- Work order
Starting at the line that contains "In response to", restate every line word for word through the end of the entries.

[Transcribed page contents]

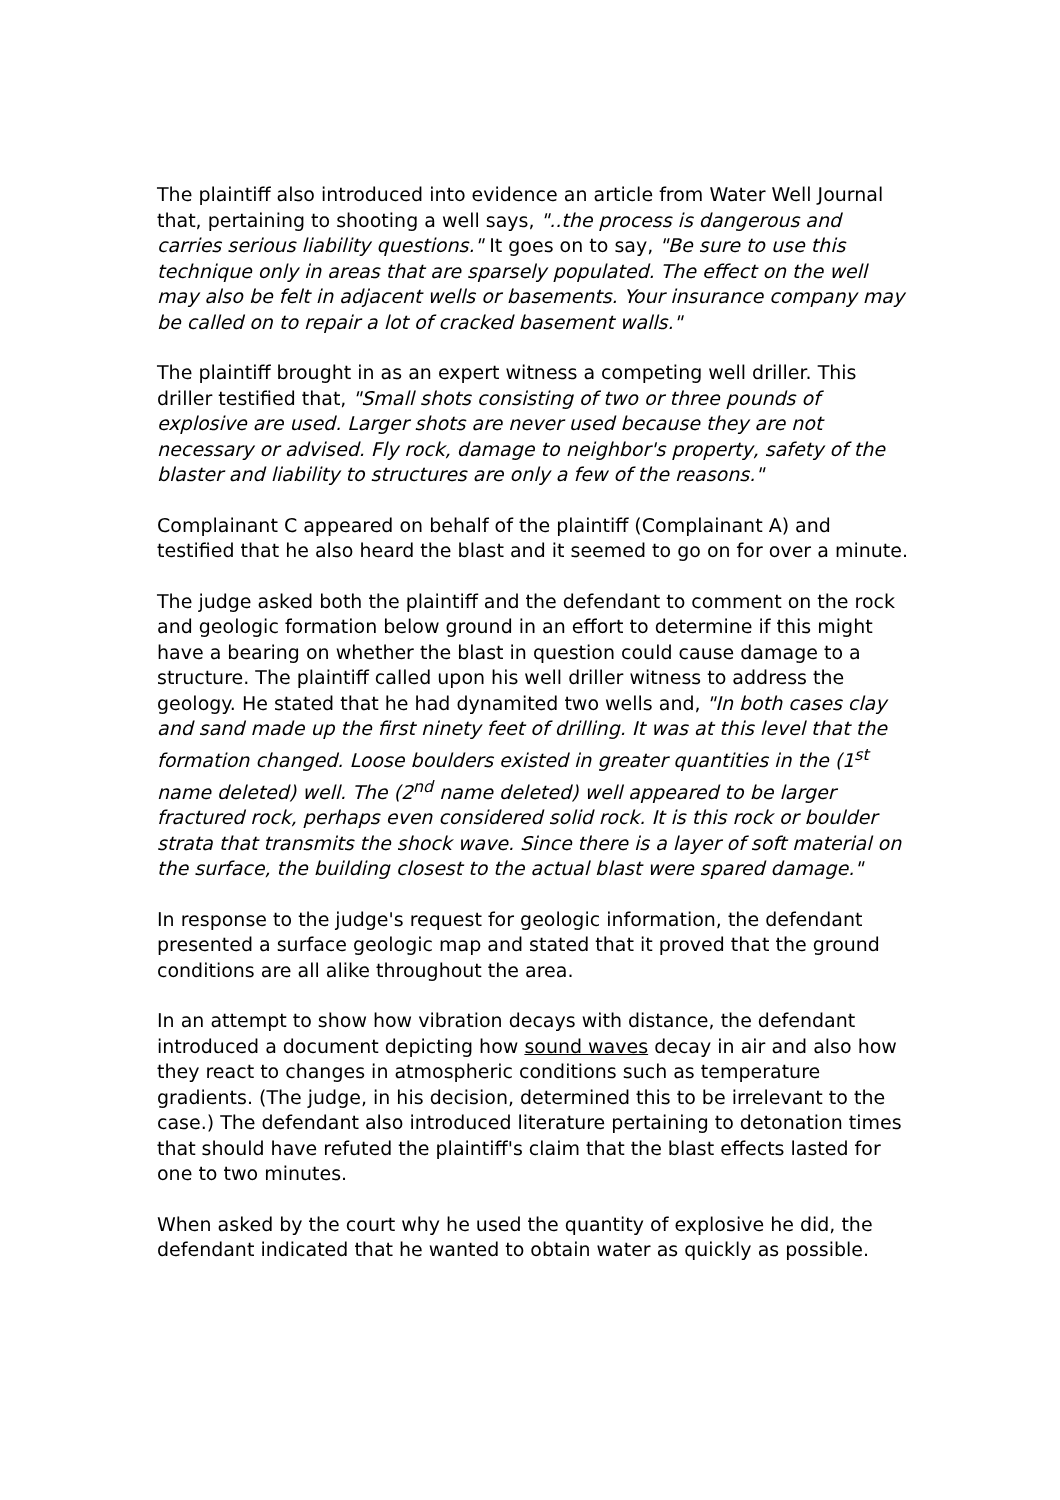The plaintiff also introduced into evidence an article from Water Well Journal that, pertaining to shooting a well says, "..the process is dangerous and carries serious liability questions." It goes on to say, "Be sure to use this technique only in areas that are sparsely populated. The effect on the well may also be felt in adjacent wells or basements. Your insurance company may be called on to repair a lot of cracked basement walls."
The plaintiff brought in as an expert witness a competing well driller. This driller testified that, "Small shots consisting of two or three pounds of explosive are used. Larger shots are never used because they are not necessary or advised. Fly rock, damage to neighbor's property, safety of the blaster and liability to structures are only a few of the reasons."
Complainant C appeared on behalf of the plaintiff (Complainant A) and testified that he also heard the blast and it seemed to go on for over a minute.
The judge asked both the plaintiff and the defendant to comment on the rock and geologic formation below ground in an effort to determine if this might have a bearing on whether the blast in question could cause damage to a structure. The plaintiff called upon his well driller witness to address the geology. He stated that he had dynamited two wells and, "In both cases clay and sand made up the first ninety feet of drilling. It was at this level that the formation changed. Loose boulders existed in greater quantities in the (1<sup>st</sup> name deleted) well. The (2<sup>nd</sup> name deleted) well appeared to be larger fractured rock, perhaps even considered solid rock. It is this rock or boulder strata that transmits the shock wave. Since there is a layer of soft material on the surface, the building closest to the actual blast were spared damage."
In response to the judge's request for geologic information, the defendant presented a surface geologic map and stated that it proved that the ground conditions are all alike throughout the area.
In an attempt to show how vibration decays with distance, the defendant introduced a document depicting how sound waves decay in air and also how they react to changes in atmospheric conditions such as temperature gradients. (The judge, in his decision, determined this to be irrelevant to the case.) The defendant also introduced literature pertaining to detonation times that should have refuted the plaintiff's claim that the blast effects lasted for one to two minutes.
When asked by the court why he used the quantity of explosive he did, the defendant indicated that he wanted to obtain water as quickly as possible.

- Answer to this problem
In response to the judge's request for geologic information, the defendant presented a surface geologic map and stated that it proved that the ground conditions are all alike throughout the area.
In an attempt to show how vibration decays with distance, the defendant introduced a document depicting how sound waves decay in air and also how they react to changes in atmospheric conditions such as temperature gradients. (The judge, in his decision, determined this to be irrelevant to the case.) The defendant also introduced literature pertaining to detonation times that should have refuted the plaintiff's claim that the blast effects lasted for one to two minutes.
When asked by the court why he used the quantity of explosive he did, the defendant indicated that he wanted to obtain water as quickly as possible.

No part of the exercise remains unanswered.